Mungiu is among a group of new Romanian filmmakers who have been exceptionally well-received in the last 15 years. 

To show me the Romanian films she considers to be masterpieces during our interview, Uricaru stood up from her office chair and reached for a few DVDs, including “The Death of Mr. Lazarescu” (2005) and Mungiu’s “4 Months, 3 Weeks and 2 Days” (2007). The films have come to represent what people call “Romanian minimalism” — the idea that the individual story and detail of everyday life are emphasized, as opposed to the focus on the national and the collective under the Communist regime.

“It’s really a contagion,” she said, referring to the filmmakers who continue to produce excellent films. “So I’m very proud to be a Romanian filmmaker at this time, I think it’s great.”

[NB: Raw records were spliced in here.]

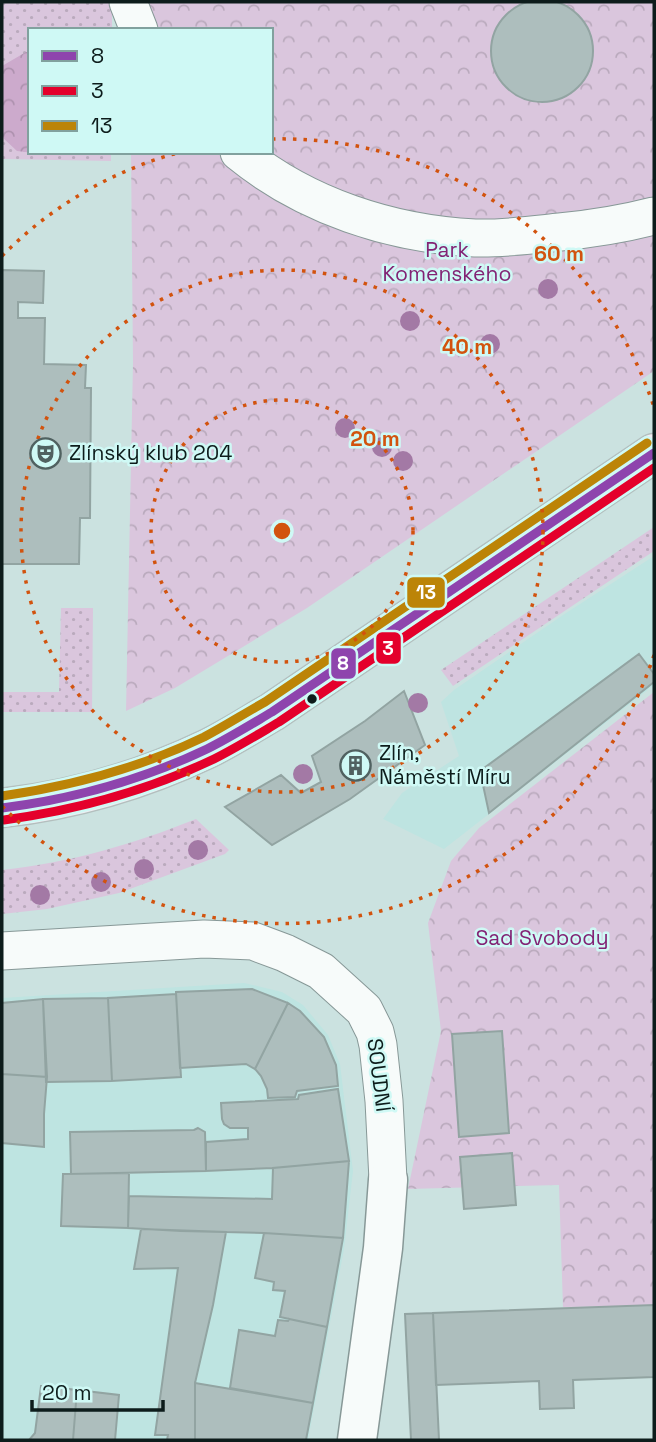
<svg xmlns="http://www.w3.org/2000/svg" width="656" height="1442" font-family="'Space Grotesk',sans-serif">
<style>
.built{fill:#bee4e1}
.grass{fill:url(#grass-dots)}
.forest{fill:url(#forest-crowns)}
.park{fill:url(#park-crowns)}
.building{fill:#adbebd;stroke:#92a4a2;stroke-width:2}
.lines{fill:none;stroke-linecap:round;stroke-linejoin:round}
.pedestrian-casing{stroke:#879897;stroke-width:39}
.minor-casing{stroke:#879897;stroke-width:41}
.primary-casing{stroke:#b3bfbe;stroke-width:41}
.pedestrian{stroke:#f7fbfa;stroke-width:37}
.minor{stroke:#f7fbfa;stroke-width:38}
.primary{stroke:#f0edf2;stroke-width:38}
.bus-1-casing{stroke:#cff9f5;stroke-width:14}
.bus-2-casing{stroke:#cff9f5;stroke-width:14}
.bus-3-casing{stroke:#cff9f5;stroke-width:14}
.bus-1{stroke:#8e44ad;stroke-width:9}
.bus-2{stroke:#e4002b;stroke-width:9}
.bus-3{stroke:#bc8407;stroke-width:9}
.tree{fill:#a379a5}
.ring{fill:none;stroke:#d2530e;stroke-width:3.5;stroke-dasharray:3.5 7}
.bus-dot{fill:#0d1c1b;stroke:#cff9f5;stroke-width:2.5}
.labels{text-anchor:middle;stroke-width:5;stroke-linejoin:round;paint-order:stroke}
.park-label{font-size:21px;fill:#822374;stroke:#cff9f5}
.poi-label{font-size:21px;fill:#0d1c1b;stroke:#cff9f5;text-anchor:start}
.street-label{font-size:21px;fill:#0d1c1b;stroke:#cff9f5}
.centre{fill:#d2530e;stroke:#cff9f5;stroke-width:3.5}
.ring-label{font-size:21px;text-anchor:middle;font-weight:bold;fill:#d2530e;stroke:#cff9f5;stroke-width:5;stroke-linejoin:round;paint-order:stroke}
.line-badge{stroke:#cff9f5;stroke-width:2.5}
.badge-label{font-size:19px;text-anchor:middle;font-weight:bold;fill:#fff}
</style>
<defs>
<pattern id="grass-dots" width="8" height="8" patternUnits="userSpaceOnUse" patternTransform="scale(1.75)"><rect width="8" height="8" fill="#dac6dd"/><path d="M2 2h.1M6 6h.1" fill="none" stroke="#baaabd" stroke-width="1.8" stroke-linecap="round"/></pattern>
<pattern id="forest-crowns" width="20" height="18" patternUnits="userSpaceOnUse" patternTransform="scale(1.75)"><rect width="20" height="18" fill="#cac"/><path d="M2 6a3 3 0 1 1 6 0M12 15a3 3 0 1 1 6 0" fill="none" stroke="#ae92af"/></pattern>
<pattern id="park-crowns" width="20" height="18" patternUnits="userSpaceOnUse" patternTransform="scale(1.75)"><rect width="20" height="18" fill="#dac6dd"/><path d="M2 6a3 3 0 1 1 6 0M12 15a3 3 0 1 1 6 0" fill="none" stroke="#baaabd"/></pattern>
</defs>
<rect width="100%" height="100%" fill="#cbe2e0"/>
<path class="built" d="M654 556V685L444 849 383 819 402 793 459 756 441 702 454 690 563 615Z
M244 983 282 992 303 1005 328 1035 340 1064 353 1171 344 1249 308 1440H2V998Z"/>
<path class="grass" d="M2 2H112V30H30V152H111V161L2 159Z
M654 527V551L453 686 441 670Z
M61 608H93L92 712H2V692H59Z
M196 819 229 850 225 854 119 893 47 909 2 914V870C69 863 134 844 196 819Z"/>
<path class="forest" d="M26 52H30V152H75L73 154 50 155 17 151 2 137V66Z"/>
<path class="park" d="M130 2H654V371L307 608 175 688 126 711 133 363 131 152H271V30H130Z
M654 692V1306L563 1307 559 1185 408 1189 441 1031 428 923 451 861 479 828Z"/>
<path class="building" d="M491 51a51 51 0 1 1 102 0a51 51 0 1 1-102 0Z
M2 270 44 271 43 303 18 302V318H45L44 364 86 365 85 388H91L90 518H80L79 564H2Z
M639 654 654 674V682L489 813 480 771Z
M404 691 425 745 350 799 272 845 225 807 281 775 301 793 321 782 312 756 365 721Z
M252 989 288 1003 255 1069 246 1064 180 1068 176 992Z
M176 994 181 1077 112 1081 108 998Z
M108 998 112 1081 46 1082 43 999Z
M43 999 47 1077 2 1074V1003Z
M288 1003 300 1011 324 1037 336 1065 338 1086 297 1091 295 1097 268 1098 267 1089 261 1076 255 1069Z
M502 1031 509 1133 459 1137 452 1034Z
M2 1074 47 1077 44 1114V1147L2 1143Z
M338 1089 349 1161 273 1168 206 1171V1142L248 1139V1128H230L224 1124 222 1119 221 1103 298 1099 299 1095Z
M198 1128 205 1132 206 1171 71 1174 70 1132 194 1130Z
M512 1153 516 1205 464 1209 460 1157Z
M349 1161 343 1238 264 1233 181 1231 128 1228 129 1196 272 1199 273 1168Z
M129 1173 128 1228 61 1226 63 1174Z
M141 1229 226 1232 213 1305 195 1383V1440H167L168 1435H155L178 1268 134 1269Z
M264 1233 343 1238 327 1327 280 1317 285 1291 273 1290 274 1282 255 1278Z
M654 1305V1377L573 1380 574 1408 540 1409 539 1381 436 1385 433 1313Z
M433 1313 439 1440H411L405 1314Z
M289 1319 327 1327 313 1403 230 1388 239 1330 275 1336 278 1320 288 1321Z
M195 1383 313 1403 306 1440H195Z
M41 1386 77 1390 73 1440H29L35 1433Z
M77 1390 119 1395 115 1440H73Z"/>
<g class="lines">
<defs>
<path id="pedestrian" d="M128 2 139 30
M239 152C305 206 391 234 475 238 503 239 532 235 560 232 592 229 623 224 654 216
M2 951 204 939 253 941 285 953 321 971 364 1010 375 1032 378 1045 384 1101 388 1180"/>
<path id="minor" d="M357 1440 383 1248 388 1180"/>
<path id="primary" d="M2 808C74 800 142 780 207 749 230 738 251 724 272 712L654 453"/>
</defs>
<use href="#pedestrian" class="pedestrian-casing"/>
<use href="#minor" class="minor-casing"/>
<use href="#primary" class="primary-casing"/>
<use href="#pedestrian" class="pedestrian"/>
<use href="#minor" class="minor"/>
<use href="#primary" class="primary"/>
<defs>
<path id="bus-1" d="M2 808C73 799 142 780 207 749 229 738 250 725 272 712L654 453"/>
<path id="bus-2" d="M4 820C77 810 147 791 214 759 236 748 257 735 279 722L654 468"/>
<path id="bus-3" d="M2 796C72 786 140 768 204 737 225 726 245 713 265 702L647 443"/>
</defs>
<use href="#bus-1" class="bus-1-casing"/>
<use href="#bus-2" class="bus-2-casing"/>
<use href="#bus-3" class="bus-3-casing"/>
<use href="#bus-1" class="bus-1"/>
<use href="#bus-2" class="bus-2"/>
<use href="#bus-3" class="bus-3"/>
</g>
<g class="tree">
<circle cx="548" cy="289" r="10"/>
<circle cx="410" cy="321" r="10"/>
<circle cx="490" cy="344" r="10"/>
<circle cx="345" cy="428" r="10"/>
<circle cx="382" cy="447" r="10"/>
<circle cx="403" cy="461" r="10"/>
<circle cx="418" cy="703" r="10"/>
<circle cx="303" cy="774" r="10"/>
<circle cx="198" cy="850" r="10"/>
<circle cx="144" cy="869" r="10"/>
<circle cx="101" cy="882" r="10"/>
<circle cx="40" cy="895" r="10"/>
</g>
<g class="ring">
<circle cx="282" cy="531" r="131"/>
<circle cx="282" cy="531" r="261"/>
<path d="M654 655A392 392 0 0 1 2 806M2 256A392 392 0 0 1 181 152M272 139A392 392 0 0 1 654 407"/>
</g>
<defs>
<symbol id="theatre-ring" viewBox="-11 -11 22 22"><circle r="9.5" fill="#cff9f5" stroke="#506160" stroke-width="1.5"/><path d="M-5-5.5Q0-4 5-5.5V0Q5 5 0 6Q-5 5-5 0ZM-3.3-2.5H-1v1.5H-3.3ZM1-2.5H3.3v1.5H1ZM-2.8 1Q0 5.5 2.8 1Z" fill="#506160"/></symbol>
<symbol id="building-ring" viewBox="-11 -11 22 22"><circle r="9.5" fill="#cff9f5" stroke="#506160" stroke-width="1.5"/><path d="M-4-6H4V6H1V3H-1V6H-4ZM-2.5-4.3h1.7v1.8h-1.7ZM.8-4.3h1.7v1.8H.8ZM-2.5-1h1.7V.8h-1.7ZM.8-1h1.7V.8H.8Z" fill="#506160"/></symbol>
</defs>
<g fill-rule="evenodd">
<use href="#theatre-ring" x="28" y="436" width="35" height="35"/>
<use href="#building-ring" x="338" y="748" width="35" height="35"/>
</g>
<circle class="bus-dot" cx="312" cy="699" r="6"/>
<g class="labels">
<g class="park-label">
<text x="447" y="257">Park<tspan x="447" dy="24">Komenského</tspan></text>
<text x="542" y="945">Sad Svobody</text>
</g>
<g class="poi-label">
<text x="69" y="460">Zlínský klub 204</text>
<text x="379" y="760">Zlín,<tspan x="379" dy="24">Náměstí Míru</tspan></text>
</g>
<g class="street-label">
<text transform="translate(379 1075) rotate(83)" y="7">SOUDNÍ</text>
</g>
</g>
<circle cx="282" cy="531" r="10" class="centre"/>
<g class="ring-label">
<text x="559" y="261">60 m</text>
<text x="467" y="354">40 m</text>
<text x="375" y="446">20 m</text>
</g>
<g class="line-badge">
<rect x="406" y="576" width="40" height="33" rx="7" fill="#bc8407"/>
<rect x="375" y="631" width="27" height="34" rx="7" fill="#e4002b"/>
<rect x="330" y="647" width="27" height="33" rx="7" fill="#8e44ad"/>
</g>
<g class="badge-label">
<text x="426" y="599">13</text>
<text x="388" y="655">3</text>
<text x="343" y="670">8</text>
</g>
<rect width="656" height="1442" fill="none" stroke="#0d1c1b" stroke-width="7"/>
<rect x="28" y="28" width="245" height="126" fill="#cff9f5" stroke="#81a19e" stroke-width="2"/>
<rect x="42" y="51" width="35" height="10" fill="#8e44ad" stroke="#81a19e" stroke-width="2"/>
<text x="91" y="63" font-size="21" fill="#0d1c1b">8</text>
<rect x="42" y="86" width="35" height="10" fill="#e4002b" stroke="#81a19e" stroke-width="2"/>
<text x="91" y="98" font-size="21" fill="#0d1c1b">3</text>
<rect x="42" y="121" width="35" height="10" fill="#bc8407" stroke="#81a19e" stroke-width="2"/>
<text x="91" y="133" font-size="21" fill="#0d1c1b">13</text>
<path d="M32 1400v10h131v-10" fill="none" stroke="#0d1c1b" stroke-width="3.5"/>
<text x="42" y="1400" font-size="21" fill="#0d1c1b" stroke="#cff9f5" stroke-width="5" paint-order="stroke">20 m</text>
</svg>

In the one-hour talk with Uricaru in her office in Axinn, the fact that she is a professor dedicating a lot of of her time teaching two classes in one semester almost faded into the background. 

Finne Murphy ’19 is an English major taking Uricaru’s screenwriting class, and she appreciates how hard she pushes students to make their screenplays even better. Murphy, not unlike Uricaru, grew up with a writer father.

“[My father] has a MFA in screenwriting, so my whole life he has been writing scripts. I grew up learning it, but I’ve always wanted to write fiction,” Murphy said. “But since being in this class, I kind of wish I was a Film and English double major, or that I had started this sooner.”

This is now Uricaru’s seventh year at Middlebury — producing “Lemonade” took eight. She shot the film in Canada during her year on sabbatical and completed the post-production while teaching, flying to Europe during one semester, Thanksgiving and winter breaks. 

After its Canadian premiere in Montreal (where it was also shot) this week and before its Romanian premiere next week, “Lemonade” will reach Middlebury audiences as well. The film will be screened this Saturday as part of the Hirschfield International Film Series. Uricaru and Mălina Manovici, who plays the film’s protagonist, will be in attendance for discussion after each screening. The film will also be shown in Burlington on Oct. 18 at the Vermont International Film Festival.

Editor’s note: Finne Murphy is an Arts & Academics editor.